A major translation website was criticized on March 1 for offering up anti-Semitic, racist and sexist explanations of words. Users who typed “nicer” into Reverso looking for a French equivalent were offered the example: “Hitler was a lot nicer to the Jews than they deserved.”
A search of “much nicer” produced the result “Dachau was much nicer than Auschwitz.” The French-based service used by more than 45 million people a month threw up equally hateful results for the word “Jew.” “There are too many Jews here,” “Here is the ultimate example of how the Jews control America” and “This is why the Jews are so dangerous” it offered as examples of how the word is used.
AFP found that translating “Jew” into Italian brought up, “We will knock on the door of the mosques with Jewish skulls,” while a search in German on “Muslim” threw up the result, “A good Muslim always keeps his mouth shut.” The International League against Racism and Anti-Semitism, known by its French acronym Licra, condemned Reverso, saying its “examples of translations were dripping in anti-Semitism.”

◆ Exercise directions ◆
According to the article about the Reverso translation website, how many people use the service each month?

◆ Records provided ◆
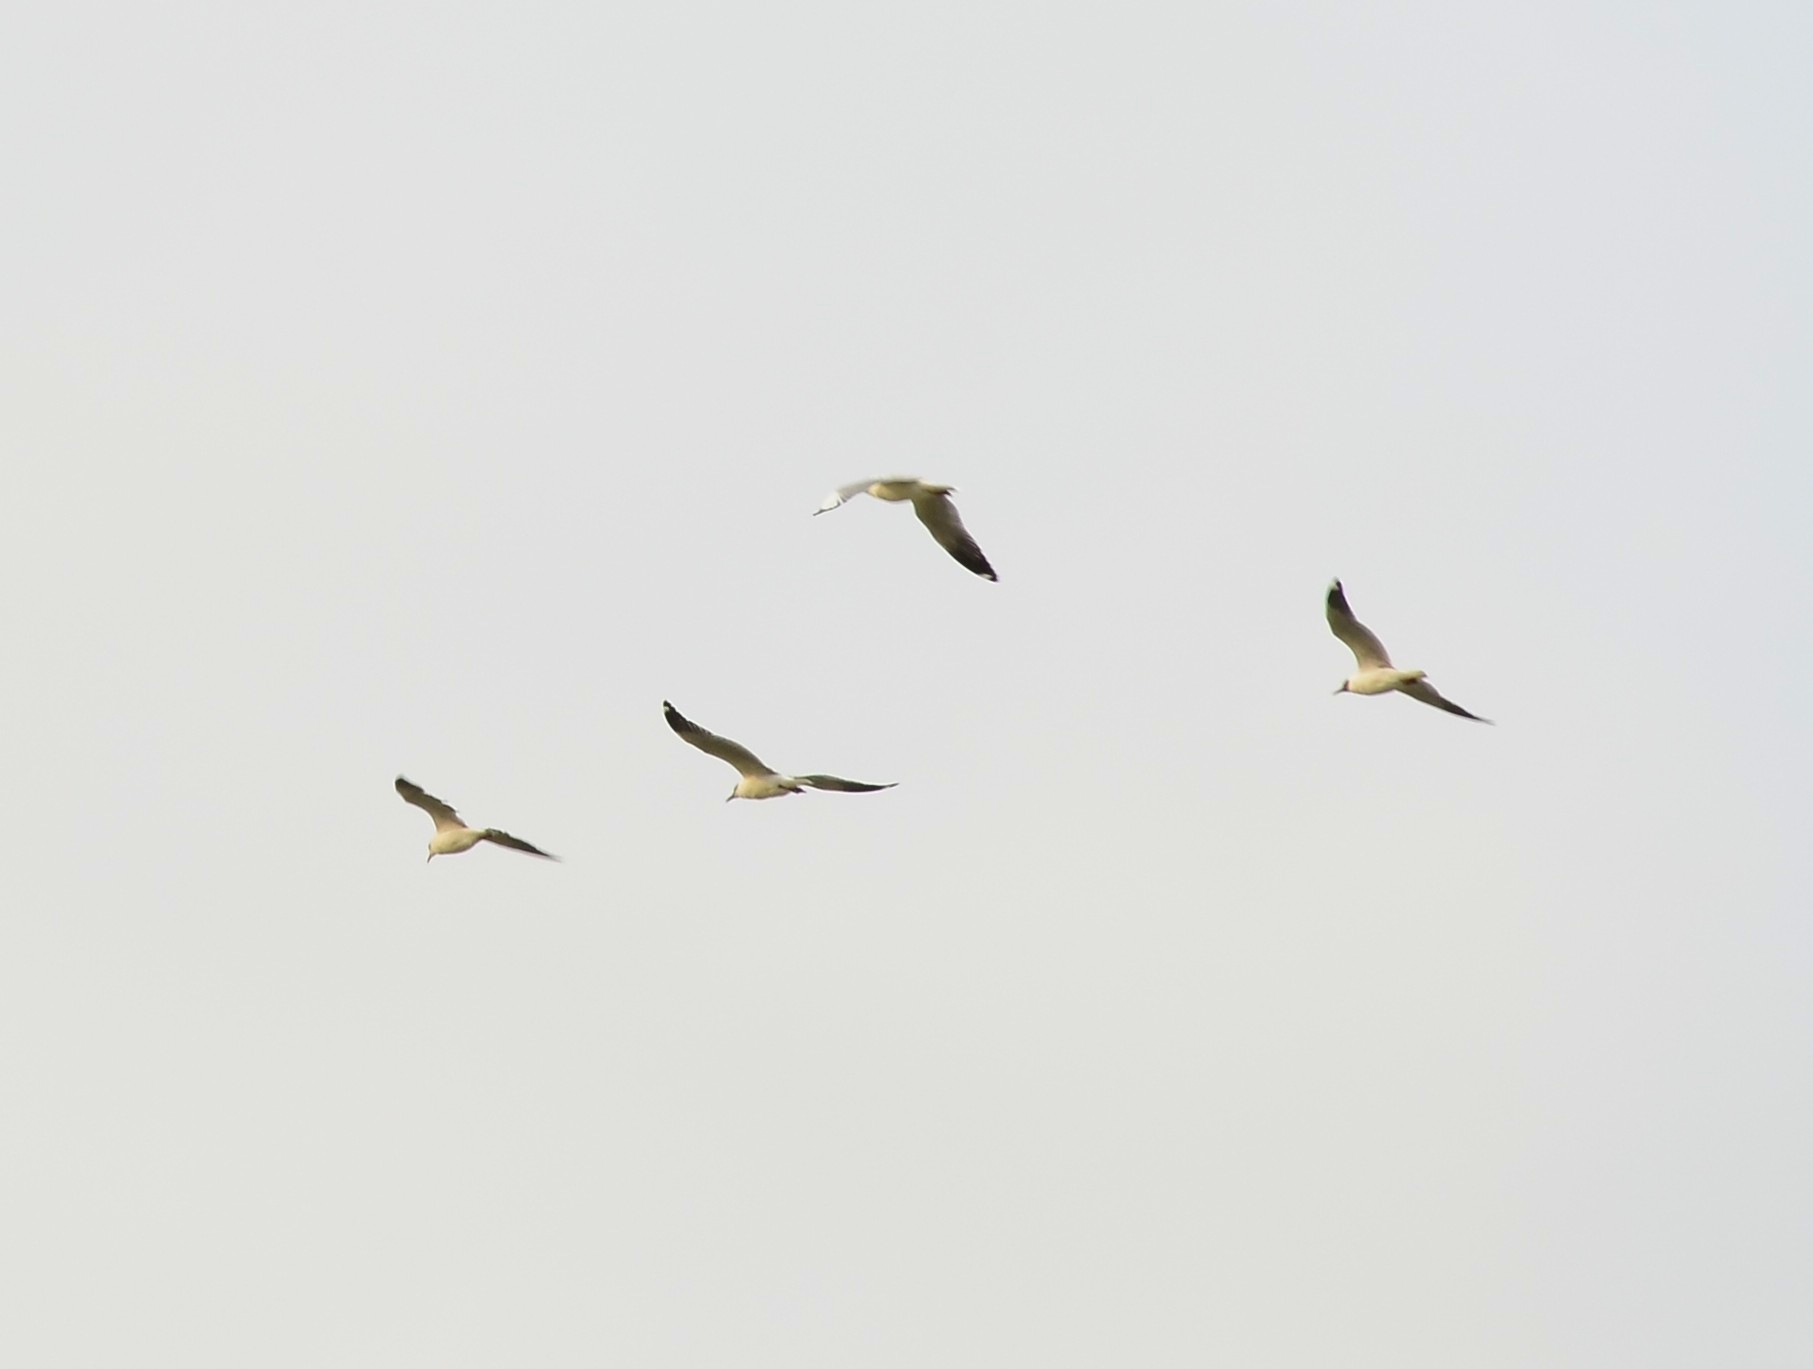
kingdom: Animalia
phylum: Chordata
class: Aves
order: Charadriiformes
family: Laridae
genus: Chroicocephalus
--
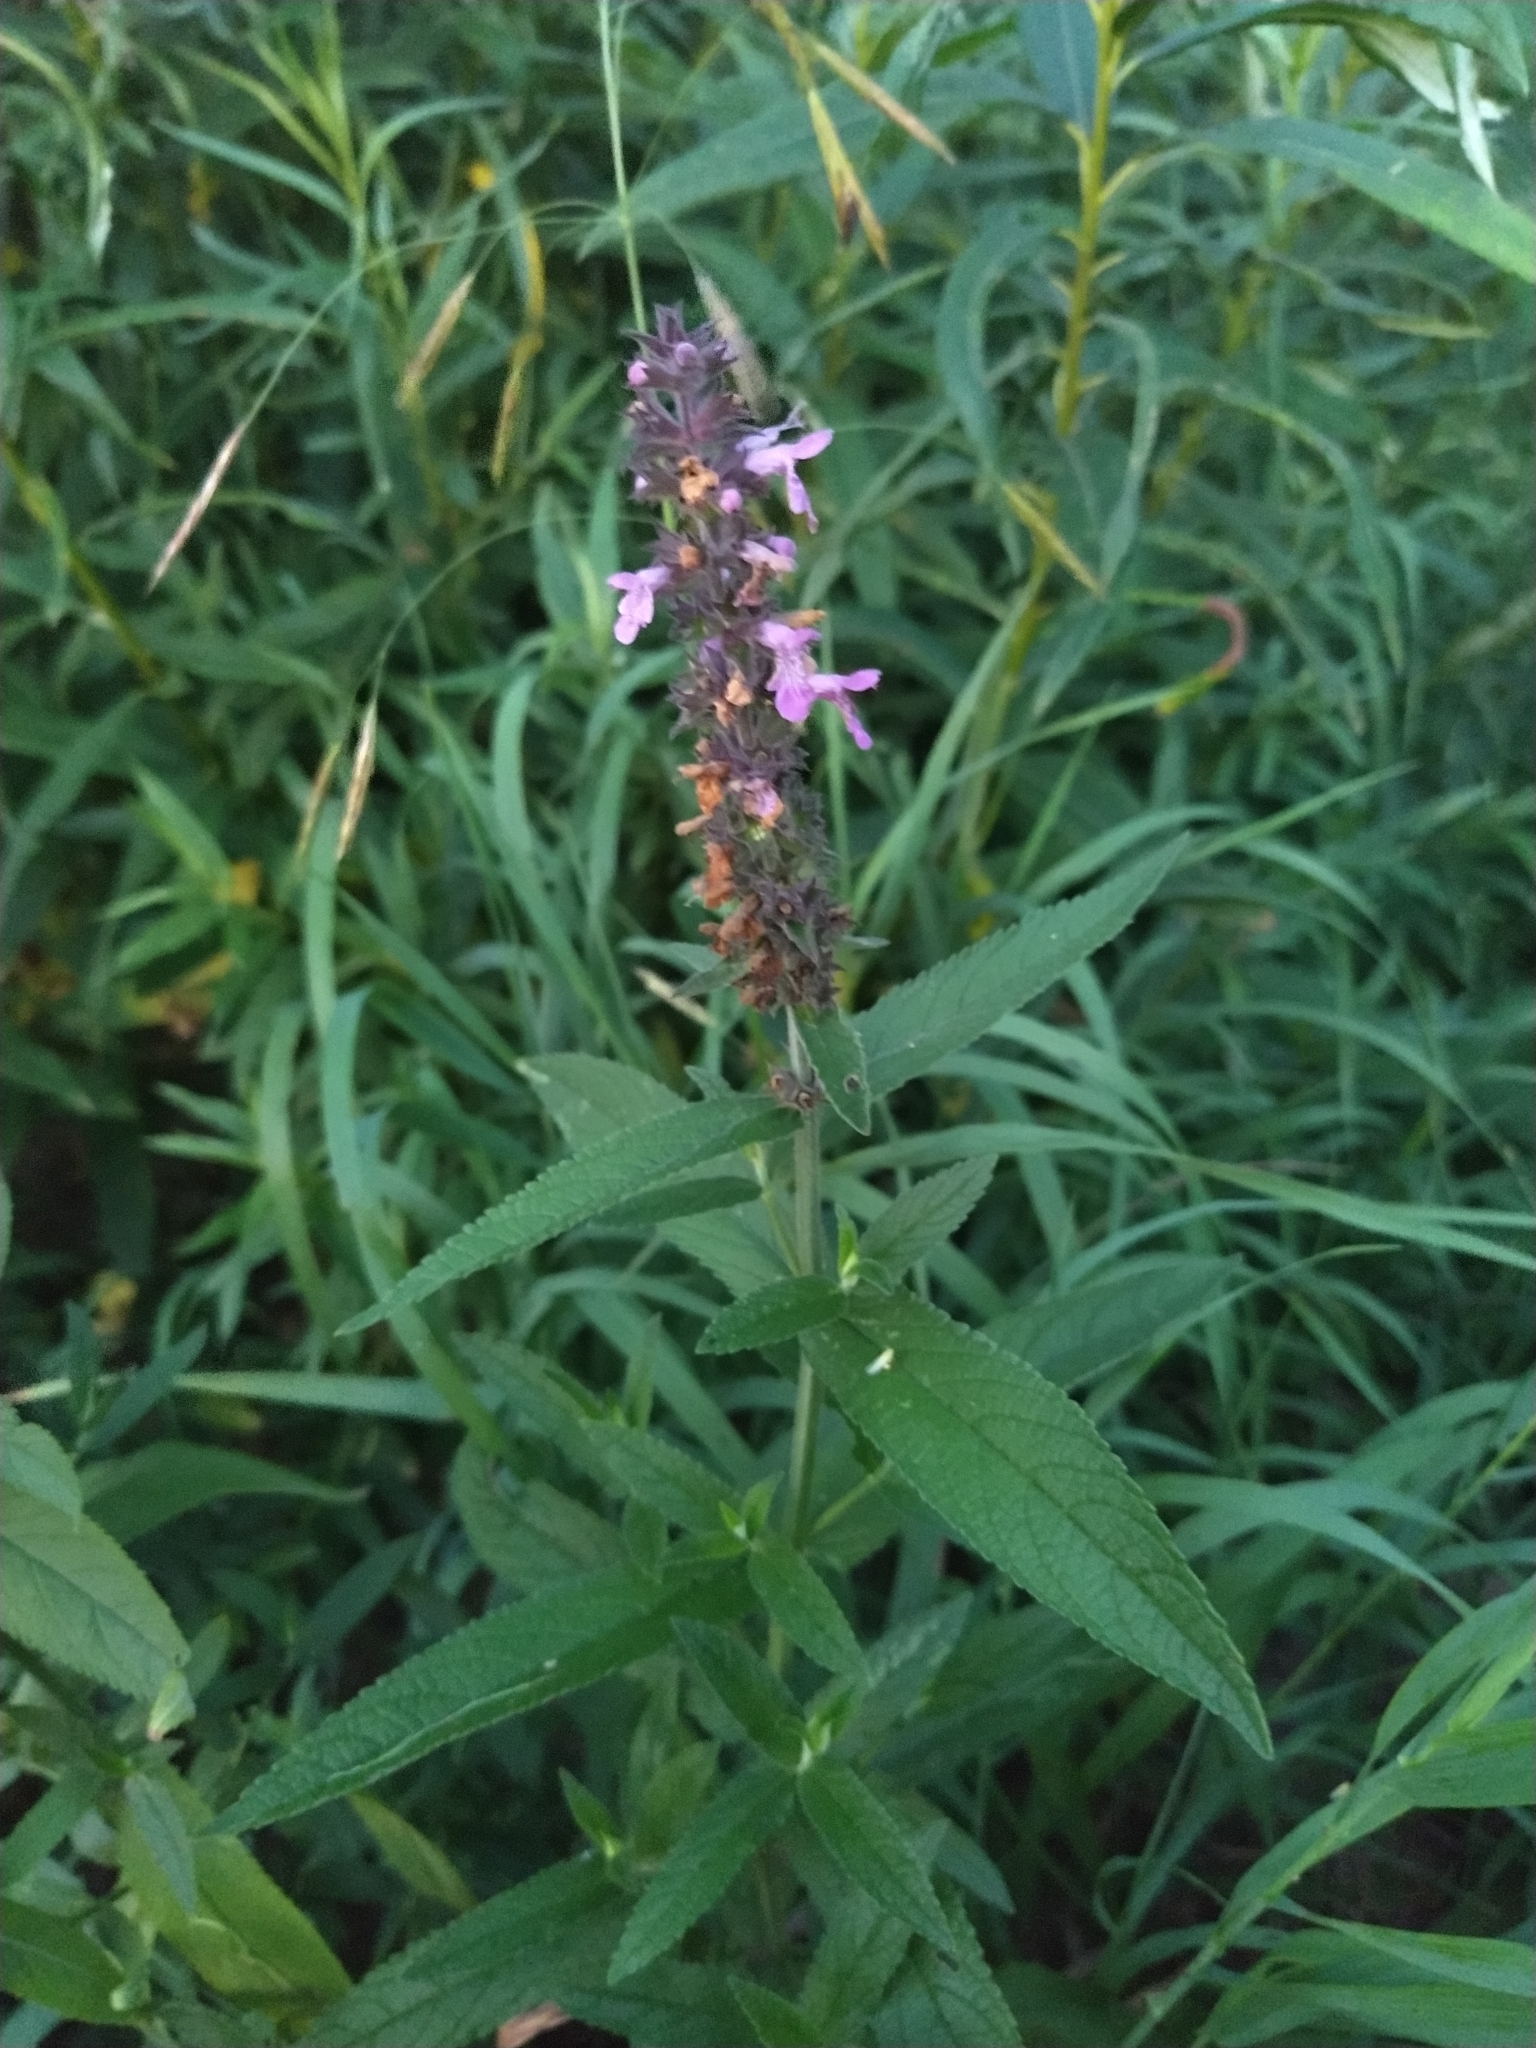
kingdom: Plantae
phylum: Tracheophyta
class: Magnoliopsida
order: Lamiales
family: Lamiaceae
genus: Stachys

◆ Exercise response ◆
More than 45 million people a month.